| Work order |
Throughout the entries below, report every line where "linecap" is found.

| Task data |

===============

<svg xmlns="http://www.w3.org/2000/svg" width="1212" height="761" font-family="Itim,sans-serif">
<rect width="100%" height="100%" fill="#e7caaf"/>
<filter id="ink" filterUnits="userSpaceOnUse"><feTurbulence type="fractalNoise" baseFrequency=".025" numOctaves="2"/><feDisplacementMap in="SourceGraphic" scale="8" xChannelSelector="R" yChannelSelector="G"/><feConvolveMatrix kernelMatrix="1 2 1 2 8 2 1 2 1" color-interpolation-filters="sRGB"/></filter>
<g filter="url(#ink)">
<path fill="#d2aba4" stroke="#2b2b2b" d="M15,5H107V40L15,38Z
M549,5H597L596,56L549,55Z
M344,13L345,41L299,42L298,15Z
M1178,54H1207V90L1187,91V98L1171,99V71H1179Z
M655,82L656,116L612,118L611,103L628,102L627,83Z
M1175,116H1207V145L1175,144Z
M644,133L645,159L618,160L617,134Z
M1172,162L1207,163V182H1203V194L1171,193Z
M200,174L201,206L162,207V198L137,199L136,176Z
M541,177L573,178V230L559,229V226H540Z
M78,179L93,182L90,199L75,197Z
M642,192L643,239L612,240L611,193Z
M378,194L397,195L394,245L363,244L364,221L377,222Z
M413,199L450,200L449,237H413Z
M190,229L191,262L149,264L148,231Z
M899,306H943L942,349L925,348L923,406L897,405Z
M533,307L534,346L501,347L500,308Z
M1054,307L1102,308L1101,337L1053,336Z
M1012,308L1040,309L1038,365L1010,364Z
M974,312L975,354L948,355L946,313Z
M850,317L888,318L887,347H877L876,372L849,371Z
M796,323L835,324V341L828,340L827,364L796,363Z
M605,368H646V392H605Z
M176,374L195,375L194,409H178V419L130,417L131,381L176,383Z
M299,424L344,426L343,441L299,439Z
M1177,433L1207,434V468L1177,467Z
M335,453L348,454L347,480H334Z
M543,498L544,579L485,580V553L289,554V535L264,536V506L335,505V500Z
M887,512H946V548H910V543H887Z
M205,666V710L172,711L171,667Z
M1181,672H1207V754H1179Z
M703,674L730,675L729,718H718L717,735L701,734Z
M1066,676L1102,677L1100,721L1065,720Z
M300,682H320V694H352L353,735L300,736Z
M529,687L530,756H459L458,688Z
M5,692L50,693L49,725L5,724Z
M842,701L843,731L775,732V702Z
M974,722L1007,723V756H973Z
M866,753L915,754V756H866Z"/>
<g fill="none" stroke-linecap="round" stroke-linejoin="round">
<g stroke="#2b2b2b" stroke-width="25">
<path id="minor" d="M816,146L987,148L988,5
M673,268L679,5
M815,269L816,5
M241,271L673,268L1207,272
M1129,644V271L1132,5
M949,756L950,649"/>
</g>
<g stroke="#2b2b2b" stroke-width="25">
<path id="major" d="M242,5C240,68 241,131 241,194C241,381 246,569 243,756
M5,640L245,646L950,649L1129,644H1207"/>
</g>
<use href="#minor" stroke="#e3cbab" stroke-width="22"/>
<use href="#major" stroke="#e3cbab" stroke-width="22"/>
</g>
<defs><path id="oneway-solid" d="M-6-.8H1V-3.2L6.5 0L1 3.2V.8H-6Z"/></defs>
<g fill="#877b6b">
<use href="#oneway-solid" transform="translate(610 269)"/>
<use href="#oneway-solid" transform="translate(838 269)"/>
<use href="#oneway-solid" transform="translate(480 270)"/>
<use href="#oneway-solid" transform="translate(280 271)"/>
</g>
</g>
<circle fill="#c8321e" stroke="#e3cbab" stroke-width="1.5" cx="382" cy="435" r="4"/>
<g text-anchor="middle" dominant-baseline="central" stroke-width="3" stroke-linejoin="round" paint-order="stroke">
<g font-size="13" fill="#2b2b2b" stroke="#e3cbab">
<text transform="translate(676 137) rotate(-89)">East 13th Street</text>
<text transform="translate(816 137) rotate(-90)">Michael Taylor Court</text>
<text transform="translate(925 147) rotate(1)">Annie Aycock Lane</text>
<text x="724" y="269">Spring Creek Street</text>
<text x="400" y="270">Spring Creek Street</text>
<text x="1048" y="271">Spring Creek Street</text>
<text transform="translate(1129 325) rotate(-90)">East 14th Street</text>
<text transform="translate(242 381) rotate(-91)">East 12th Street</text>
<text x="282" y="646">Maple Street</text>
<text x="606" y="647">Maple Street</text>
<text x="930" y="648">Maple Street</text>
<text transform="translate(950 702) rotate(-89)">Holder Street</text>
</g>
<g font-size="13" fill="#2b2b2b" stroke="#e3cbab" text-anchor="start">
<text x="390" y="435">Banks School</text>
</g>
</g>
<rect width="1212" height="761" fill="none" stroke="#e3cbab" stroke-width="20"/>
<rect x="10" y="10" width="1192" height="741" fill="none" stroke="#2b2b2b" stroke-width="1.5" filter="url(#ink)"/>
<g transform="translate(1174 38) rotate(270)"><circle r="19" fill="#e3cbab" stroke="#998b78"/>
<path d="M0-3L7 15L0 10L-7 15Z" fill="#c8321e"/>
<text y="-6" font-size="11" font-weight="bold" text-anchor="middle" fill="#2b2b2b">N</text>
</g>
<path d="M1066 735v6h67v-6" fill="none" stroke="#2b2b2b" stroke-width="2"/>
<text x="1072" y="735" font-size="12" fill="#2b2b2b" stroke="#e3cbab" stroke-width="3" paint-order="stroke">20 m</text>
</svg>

===============

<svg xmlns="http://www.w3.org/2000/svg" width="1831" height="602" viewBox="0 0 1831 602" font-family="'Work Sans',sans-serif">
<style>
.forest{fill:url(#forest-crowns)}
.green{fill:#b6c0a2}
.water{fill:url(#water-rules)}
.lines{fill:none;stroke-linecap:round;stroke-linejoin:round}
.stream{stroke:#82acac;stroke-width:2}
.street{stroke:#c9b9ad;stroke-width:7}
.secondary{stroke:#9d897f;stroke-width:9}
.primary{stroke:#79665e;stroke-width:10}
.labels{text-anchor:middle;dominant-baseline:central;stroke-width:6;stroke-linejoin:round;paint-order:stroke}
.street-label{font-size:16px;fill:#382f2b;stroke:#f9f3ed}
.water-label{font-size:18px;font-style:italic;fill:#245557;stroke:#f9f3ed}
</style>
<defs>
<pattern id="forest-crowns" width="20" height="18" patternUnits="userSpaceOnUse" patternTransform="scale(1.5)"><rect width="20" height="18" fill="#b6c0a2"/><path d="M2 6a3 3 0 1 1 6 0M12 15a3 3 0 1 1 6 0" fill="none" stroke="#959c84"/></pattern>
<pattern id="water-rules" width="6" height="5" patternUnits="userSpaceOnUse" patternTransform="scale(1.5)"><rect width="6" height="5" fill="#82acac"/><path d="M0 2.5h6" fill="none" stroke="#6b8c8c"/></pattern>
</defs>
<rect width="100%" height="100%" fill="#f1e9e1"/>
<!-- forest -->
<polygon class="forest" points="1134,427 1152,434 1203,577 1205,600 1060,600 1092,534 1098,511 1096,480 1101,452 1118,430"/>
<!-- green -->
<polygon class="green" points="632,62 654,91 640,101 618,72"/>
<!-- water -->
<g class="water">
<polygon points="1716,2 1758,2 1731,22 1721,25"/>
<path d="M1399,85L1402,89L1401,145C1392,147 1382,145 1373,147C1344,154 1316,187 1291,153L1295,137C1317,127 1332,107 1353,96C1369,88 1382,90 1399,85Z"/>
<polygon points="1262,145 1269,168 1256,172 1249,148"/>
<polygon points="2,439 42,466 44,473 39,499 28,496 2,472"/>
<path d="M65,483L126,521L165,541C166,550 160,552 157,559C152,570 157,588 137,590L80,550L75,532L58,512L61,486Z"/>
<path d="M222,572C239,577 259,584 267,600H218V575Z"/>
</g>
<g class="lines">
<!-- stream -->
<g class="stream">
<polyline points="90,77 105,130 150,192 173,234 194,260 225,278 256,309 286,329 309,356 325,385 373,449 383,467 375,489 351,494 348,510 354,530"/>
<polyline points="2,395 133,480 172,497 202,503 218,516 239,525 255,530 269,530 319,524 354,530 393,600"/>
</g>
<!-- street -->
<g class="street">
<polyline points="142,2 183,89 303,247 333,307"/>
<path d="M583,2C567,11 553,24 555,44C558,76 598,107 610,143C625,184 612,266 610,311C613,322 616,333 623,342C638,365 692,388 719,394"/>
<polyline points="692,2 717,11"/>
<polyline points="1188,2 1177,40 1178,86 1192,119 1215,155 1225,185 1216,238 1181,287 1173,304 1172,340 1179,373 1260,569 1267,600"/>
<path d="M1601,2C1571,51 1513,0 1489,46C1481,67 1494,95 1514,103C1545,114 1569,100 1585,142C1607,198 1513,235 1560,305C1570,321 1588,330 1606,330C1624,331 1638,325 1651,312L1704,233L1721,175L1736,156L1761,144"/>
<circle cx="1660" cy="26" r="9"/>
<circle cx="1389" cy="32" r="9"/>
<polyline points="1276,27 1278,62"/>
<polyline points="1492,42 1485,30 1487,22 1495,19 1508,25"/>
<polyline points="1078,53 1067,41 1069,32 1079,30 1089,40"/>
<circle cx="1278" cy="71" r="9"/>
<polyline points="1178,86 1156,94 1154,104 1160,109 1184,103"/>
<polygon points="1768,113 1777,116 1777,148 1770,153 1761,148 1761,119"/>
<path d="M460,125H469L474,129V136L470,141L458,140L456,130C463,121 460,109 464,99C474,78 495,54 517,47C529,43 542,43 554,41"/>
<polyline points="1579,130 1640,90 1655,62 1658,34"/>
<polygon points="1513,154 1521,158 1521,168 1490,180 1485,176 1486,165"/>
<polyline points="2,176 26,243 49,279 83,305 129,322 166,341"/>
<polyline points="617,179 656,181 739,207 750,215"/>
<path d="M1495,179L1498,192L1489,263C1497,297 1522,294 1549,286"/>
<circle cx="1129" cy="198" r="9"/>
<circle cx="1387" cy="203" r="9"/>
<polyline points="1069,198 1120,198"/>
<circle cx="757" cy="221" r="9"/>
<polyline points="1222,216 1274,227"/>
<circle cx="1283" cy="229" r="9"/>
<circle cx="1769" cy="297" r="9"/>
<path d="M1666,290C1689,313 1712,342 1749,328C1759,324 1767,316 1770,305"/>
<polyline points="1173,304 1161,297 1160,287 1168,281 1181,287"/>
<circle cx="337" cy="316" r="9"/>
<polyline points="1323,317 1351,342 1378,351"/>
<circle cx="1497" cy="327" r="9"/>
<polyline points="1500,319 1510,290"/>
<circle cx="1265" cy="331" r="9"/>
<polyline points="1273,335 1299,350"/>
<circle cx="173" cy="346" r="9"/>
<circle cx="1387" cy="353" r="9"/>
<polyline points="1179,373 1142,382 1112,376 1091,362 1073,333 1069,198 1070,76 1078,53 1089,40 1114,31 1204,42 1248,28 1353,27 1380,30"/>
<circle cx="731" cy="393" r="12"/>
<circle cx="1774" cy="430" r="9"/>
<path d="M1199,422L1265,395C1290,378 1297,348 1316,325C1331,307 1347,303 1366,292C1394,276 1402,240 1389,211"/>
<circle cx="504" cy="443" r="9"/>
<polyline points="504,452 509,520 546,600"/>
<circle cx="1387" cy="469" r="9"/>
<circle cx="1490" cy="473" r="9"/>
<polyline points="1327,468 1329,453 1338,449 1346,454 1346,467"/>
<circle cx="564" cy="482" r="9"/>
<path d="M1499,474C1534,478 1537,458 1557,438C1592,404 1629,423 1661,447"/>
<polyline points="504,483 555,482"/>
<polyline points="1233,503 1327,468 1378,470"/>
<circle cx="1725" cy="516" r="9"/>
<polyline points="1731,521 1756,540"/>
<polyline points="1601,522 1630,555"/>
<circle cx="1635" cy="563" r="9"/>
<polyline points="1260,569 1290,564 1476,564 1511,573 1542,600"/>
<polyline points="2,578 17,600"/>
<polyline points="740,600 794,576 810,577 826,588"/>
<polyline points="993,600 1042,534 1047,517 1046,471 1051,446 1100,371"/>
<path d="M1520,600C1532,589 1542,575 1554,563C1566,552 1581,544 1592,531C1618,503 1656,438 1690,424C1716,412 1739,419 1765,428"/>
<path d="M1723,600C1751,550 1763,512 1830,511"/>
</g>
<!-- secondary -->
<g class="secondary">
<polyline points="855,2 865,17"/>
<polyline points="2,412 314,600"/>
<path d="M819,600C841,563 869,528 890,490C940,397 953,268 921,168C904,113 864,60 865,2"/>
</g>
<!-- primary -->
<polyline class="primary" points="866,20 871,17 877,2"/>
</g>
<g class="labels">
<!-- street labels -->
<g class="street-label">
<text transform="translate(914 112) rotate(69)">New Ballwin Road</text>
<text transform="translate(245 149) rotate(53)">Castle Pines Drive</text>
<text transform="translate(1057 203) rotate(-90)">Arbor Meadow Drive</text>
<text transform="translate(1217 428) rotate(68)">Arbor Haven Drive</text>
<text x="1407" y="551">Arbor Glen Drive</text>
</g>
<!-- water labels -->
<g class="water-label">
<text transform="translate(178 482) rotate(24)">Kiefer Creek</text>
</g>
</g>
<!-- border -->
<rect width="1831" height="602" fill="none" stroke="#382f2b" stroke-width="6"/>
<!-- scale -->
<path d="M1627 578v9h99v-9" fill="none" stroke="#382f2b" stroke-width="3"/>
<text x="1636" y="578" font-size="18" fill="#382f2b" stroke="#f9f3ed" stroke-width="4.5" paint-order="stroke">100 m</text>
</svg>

===============

| Result of the exercise |
<g fill="none" stroke-linecap="round" stroke-linejoin="round">
.lines{fill:none;stroke-linecap:round;stroke-linejoin:round}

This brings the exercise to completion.